▶ [ABOUT THIS TASK]: Word for word, retype every line of the data.

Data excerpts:
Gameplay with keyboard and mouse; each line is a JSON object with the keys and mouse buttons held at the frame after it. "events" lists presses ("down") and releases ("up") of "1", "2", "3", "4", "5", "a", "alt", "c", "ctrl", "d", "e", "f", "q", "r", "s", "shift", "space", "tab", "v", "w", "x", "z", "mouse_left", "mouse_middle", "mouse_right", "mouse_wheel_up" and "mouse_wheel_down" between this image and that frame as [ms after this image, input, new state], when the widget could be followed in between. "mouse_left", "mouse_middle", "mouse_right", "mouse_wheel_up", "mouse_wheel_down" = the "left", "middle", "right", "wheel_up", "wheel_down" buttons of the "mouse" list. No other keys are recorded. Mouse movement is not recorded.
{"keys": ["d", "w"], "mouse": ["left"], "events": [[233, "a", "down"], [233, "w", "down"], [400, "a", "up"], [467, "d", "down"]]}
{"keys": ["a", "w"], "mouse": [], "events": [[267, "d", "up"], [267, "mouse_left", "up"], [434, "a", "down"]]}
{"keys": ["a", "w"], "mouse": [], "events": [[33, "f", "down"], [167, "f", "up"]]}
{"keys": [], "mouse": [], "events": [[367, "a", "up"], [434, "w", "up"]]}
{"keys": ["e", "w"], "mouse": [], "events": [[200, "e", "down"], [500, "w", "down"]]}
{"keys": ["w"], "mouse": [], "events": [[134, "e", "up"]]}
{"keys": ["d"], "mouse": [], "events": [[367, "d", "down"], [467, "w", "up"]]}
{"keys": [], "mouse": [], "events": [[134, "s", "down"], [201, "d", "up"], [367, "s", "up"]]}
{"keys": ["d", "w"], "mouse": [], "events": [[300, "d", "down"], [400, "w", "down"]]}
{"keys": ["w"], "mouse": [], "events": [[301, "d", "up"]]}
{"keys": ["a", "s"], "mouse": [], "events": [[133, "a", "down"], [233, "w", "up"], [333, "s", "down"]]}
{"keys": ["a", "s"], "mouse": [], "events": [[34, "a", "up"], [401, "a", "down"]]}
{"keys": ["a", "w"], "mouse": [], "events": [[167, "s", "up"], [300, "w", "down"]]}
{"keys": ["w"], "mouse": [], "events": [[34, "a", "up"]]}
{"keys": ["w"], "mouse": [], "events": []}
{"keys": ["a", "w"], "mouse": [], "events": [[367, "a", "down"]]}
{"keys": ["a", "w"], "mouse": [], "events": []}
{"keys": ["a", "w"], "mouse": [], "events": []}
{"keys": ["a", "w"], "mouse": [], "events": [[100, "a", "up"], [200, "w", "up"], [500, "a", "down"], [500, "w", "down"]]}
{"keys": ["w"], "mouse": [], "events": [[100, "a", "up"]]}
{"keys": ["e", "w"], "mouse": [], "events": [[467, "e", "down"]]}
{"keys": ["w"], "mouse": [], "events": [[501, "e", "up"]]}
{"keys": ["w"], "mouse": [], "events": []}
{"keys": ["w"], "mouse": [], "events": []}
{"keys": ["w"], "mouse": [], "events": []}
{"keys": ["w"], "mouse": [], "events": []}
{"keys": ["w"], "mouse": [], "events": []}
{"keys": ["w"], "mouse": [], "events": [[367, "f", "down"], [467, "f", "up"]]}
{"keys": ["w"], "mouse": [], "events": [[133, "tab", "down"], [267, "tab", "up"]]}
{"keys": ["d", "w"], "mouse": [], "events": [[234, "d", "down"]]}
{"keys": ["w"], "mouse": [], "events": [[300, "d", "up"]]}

▶ [WRITTEN RESPONSE]:
Gameplay with keyboard and mouse; each line is a JSON object with the keys and mouse buttons held at the frame after it. "events" lists presses ("down") and releases ("up") of "1", "2", "3", "4", "5", "a", "alt", "c", "ctrl", "d", "e", "f", "q", "r", "s", "shift", "space", "tab", "v", "w", "x", "z", "mouse_left", "mouse_middle", "mouse_right", "mouse_wheel_up" and "mouse_wheel_down" between this image and that frame as [ms after this image, input, new state], when the widget could be followed in between. "mouse_left", "mouse_middle", "mouse_right", "mouse_wheel_up", "mouse_wheel_down" = the "left", "middle", "right", "wheel_up", "wheel_down" buttons of the "mouse" list. No other keys are recorded. Mouse movement is not recorded.
{"keys": ["d", "w"], "mouse": ["left"], "events": [[233, "a", "down"], [233, "w", "down"], [400, "a", "up"], [467, "d", "down"]]}
{"keys": ["a", "w"], "mouse": [], "events": [[267, "d", "up"], [267, "mouse_left", "up"], [434, "a", "down"]]}
{"keys": ["a", "w"], "mouse": [], "events": [[33, "f", "down"], [167, "f", "up"]]}
{"keys": [], "mouse": [], "events": [[367, "a", "up"], [434, "w", "up"]]}
{"keys": ["e", "w"], "mouse": [], "events": [[200, "e", "down"], [500, "w", "down"]]}
{"keys": ["w"], "mouse": [], "events": [[134, "e", "up"]]}
{"keys": ["d"], "mouse": [], "events": [[367, "d", "down"], [467, "w", "up"]]}
{"keys": [], "mouse": [], "events": [[134, "s", "down"], [201, "d", "up"], [367, "s", "up"]]}
{"keys": ["d", "w"], "mouse": [], "events": [[300, "d", "down"], [400, "w", "down"]]}
{"keys": ["w"], "mouse": [], "events": [[301, "d", "up"]]}
{"keys": ["a", "s"], "mouse": [], "events": [[133, "a", "down"], [233, "w", "up"], [333, "s", "down"]]}
{"keys": ["a", "s"], "mouse": [], "events": [[34, "a", "up"], [401, "a", "down"]]}
{"keys": ["a", "w"], "mouse": [], "events": [[167, "s", "up"], [300, "w", "down"]]}
{"keys": ["w"], "mouse": [], "events": [[34, "a", "up"]]}
{"keys": ["w"], "mouse": [], "events": []}
{"keys": ["a", "w"], "mouse": [], "events": [[367, "a", "down"]]}
{"keys": ["a", "w"], "mouse": [], "events": []}
{"keys": ["a", "w"], "mouse": [], "events": []}
{"keys": ["a", "w"], "mouse": [], "events": [[100, "a", "up"], [200, "w", "up"], [500, "a", "down"], [500, "w", "down"]]}
{"keys": ["w"], "mouse": [], "events": [[100, "a", "up"]]}
{"keys": ["e", "w"], "mouse": [], "events": [[467, "e", "down"]]}
{"keys": ["w"], "mouse": [], "events": [[501, "e", "up"]]}
{"keys": ["w"], "mouse": [], "events": []}
{"keys": ["w"], "mouse": [], "events": []}
{"keys": ["w"], "mouse": [], "events": []}
{"keys": ["w"], "mouse": [], "events": []}
{"keys": ["w"], "mouse": [], "events": []}
{"keys": ["w"], "mouse": [], "events": [[367, "f", "down"], [467, "f", "up"]]}
{"keys": ["w"], "mouse": [], "events": [[133, "tab", "down"], [267, "tab", "up"]]}
{"keys": ["d", "w"], "mouse": [], "events": [[234, "d", "down"]]}
{"keys": ["w"], "mouse": [], "events": [[300, "d", "up"]]}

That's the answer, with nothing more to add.